Em meio aos prazeres simples que me reservo, os meus quadros, meus jatinhos, minhas prostitutas, os vinhos que eu bebo, eu tenho essa volúpia secreta, eu me sinto como um poeta da contracultura, um inventor contemplando a marcha da sordidez nacional, os "precatórios' impunes e felizes, os empresários pagando o INSS com fazendas imaginárias...
Ah... É uma saga épica emocionante, a cavalgada dos canalhas, que acabam ressarcidos pelo Estado por danos morais... Eu trago luz! Eu sou mais eu!".

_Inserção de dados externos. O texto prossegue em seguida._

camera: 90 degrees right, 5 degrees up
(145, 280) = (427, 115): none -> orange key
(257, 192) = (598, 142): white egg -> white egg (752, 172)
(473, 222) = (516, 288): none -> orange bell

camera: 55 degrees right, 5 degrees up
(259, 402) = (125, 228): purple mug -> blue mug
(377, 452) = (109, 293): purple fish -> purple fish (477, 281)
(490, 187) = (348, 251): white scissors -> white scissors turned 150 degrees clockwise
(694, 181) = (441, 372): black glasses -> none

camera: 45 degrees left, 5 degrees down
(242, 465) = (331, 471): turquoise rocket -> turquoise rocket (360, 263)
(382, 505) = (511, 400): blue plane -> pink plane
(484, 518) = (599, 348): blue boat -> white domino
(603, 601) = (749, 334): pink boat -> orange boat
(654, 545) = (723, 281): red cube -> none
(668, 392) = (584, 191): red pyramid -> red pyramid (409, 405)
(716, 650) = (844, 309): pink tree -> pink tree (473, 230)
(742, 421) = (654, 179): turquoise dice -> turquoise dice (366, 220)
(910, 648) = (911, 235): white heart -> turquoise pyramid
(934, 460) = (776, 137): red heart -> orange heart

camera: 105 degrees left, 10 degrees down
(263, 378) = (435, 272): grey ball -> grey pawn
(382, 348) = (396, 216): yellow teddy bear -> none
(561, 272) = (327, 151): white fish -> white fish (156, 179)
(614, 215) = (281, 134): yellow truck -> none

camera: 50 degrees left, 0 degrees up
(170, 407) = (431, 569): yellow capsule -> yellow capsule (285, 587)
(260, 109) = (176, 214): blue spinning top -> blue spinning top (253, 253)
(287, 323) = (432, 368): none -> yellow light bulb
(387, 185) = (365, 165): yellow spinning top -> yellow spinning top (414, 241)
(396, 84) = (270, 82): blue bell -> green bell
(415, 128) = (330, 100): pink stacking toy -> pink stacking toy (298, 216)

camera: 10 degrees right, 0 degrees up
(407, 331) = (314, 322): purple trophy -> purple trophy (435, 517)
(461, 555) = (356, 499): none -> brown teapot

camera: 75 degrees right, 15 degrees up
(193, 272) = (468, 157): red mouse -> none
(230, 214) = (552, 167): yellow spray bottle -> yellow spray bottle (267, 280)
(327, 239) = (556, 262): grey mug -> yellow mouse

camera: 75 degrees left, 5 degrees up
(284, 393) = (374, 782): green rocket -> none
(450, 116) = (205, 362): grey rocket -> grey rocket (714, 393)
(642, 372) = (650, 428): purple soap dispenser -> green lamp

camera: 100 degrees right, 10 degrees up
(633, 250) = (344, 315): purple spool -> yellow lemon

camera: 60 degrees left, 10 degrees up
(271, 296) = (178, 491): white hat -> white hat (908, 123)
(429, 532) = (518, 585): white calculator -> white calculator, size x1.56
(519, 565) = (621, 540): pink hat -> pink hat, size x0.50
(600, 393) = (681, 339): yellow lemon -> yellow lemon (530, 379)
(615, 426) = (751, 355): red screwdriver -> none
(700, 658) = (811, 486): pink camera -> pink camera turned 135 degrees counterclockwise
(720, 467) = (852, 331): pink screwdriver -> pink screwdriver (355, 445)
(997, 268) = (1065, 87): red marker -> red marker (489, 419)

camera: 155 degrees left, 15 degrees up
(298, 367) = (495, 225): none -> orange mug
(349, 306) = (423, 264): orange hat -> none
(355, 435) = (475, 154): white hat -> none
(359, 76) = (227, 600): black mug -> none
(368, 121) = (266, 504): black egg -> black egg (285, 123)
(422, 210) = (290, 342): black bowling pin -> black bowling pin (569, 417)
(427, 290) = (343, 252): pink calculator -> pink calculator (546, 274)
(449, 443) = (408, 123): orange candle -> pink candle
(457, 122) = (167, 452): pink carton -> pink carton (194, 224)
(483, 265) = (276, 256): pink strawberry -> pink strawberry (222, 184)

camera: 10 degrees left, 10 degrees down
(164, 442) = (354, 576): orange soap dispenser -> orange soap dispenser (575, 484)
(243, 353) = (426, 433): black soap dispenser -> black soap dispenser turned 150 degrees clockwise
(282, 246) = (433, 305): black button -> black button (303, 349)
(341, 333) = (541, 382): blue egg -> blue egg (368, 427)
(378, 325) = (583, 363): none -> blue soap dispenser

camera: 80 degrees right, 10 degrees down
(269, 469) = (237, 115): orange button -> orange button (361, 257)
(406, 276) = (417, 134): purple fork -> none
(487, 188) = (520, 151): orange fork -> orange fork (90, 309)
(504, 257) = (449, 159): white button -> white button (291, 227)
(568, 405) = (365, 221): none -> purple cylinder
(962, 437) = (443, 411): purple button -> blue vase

E o canalha rebolava na frente do espelho, em fremente lua- de-mel consigo mesmo, beijando-se, rindo e pulando, dançando como um louco sobre suas perninhas. E fazia caretas, piscava, gania, gemia e, por baixo da cueca, crescia sua excitação. E ele ria e chorava, enquanto o orgasmo vinha chegando como uma canção longínqua:
"Eu não sou de direita nem de esquerda, nem de centro nem neoliberal, nem porra nenhuma... Eu sou mais eu... Eu sou o orgulho de não ter sentimentos, eu sou a inércia primitiva do país, eu não sou nem a burguesia, nem classe nenhuma, eu sou a pasta essencial de que tudo é feito, eu sou a história paralítica do Brasil, eu tenho a grandeza da vista curta, a beleza dos interesses mesquinhos, eu tenho a sabedoria dos porcos, das toupeiras e dos roedores.
Não permitirei que se implante aqui nenhuma nova ordem com cheiro de práticas modernas de anglo-saxões. Eu defenderei minhas tradições e meus privilégios... Eu sou nacionalista, tenho raízes, sou indestrutível! O canalha brasileiro é antes de tudo um forte. Eu sou o canalha brasileiro!"
E o desgraçado se esvaía de prazer diante do espelho, enquanto, lá fora, o país andava para trás.